Camacho Mariam B, Anastasio Thomas J
Computational Neurobiology Laboratory, Beckman Institute for Advanced Science and Technology, Neuroscience Program, Medical Scholars Program, University of Illinois College of Medicine at Urbana-Champaign, Urbana, IL, United States.
Computational Neurobiology Laboratory, Department of Molecular and Integrative Physiology, Beckman Institute for Advanced Science and Technology, University of Illinois at Urbana-Champaign, Urbana, IL, United States.
Front Pharmacol. 2017 Dec 20;8:925. doi: 10.3389/fphar.2017.00925. eCollection 2017.
Current hypotheses cannot fully explain the clinically observed heterogeneity in antidepressant response. The therapeutic latency of antidepressants suggests that therapeutic outcomes are achieved not by the acute effects of the drugs, but rather by the homeostatic changes that occur as the brain adapts to their chronic administration. We present a computational model that represents the known interactions between the monoaminergic neurotransmitter-producing brain regions and associated non-monoaminergic neurotransmitter systems, and use the model to explore the possible ways in which the brain can homeostatically adjust to chronic antidepressant administration. The model also represents the neuron-specific neurotransmitter receptors that are known to adjust their strengths (expressions or sensitivities) in response to chronic antidepressant administration, and neuroadaptation in the model occurs through sequential adjustments in these receptor strengths. The main result is that the model can reach similar levels of adaptation to chronic administration of the same antidepressant drug or combination along many different pathways, arriving correspondingly at many different receptor strength configurations, but not all of those adapted configurations are also associated with therapeutic elevations in monoamine levels. When expressed as the percentage of adapted configurations that are also associated with elevations in one or more of the monoamines, our modeling results largely agree with the percentage efficacy rates of antidepressants and antidepressant combinations observed in clinical trials. Our neuroadaptation model provides an explanation for the clinical reports of heterogeneous outcomes among patients chronically administered the same antidepressant drug regimen.
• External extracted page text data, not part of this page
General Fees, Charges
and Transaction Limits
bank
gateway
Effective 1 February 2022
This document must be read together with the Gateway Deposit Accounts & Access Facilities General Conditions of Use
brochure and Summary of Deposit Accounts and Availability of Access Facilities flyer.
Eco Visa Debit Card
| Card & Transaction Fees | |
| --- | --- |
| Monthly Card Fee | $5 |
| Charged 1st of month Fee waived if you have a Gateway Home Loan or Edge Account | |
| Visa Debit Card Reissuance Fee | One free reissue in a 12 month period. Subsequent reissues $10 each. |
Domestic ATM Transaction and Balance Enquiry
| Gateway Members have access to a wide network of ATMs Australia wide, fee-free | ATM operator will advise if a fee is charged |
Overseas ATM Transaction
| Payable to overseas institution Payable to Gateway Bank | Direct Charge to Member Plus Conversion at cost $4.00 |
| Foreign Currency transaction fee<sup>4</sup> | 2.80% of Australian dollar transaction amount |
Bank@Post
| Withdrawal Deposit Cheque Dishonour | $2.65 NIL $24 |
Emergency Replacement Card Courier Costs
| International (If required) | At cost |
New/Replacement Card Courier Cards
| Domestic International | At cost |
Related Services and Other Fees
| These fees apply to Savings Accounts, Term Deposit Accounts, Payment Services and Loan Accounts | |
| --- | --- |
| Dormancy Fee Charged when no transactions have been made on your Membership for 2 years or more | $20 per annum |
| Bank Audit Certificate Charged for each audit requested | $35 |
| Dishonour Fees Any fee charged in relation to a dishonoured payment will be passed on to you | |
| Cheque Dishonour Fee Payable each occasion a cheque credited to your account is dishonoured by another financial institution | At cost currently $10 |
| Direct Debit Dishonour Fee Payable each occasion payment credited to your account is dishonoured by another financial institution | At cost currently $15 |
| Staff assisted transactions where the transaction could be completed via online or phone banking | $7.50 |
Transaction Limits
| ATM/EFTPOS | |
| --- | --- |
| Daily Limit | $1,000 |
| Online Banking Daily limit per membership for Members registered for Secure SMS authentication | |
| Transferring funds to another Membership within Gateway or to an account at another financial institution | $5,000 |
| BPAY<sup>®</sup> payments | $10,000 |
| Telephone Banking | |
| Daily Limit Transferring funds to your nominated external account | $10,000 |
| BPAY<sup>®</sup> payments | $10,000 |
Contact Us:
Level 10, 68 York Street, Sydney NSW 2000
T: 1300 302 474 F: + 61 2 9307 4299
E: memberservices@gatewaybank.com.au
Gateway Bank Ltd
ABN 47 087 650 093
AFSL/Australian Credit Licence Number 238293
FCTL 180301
目前的假说尚无法完全解释临床上观察到的抗抑郁反应的异质性。抗抑郁药的治疗潜伏期表明,治疗效果并非由药物的急性作用产生,而是由大脑适应其长期给药后发生的稳态变化所导致。我们提出了一个计算模型,该模型描述了产生单胺能神经递质的脑区与相关非单胺能神经递质系统之间已知的相互作用,并使用该模型探索大脑对长期抗抑郁药给药进行稳态调节的可能方式。该模型还体现了已知会在长期抗抑郁药给药后调节其强度(表达或敏感性)的神经元特异性神经递质受体,并且模型中的神经适应性是通过这些受体强度的顺序调节而发生的。主要结果是,该模型可以沿着许多不同途径达到与长期给予相同抗抑郁药或联合用药相似的适应水平,相应地达到许多不同的受体强度配置,但并非所有这些适应配置都与单胺水平的治疗性升高相关。当以也与一种或多种单胺升高相关的适应配置的百分比来表示时,我们的建模结果在很大程度上与临床试验中观察到的抗抑郁药及抗抑郁药联合用药的有效率百分比相符。我们的神经适应性模型为长期接受相同抗抑郁药治疗方案的患者出现异质性结果的临床报告提供了解释。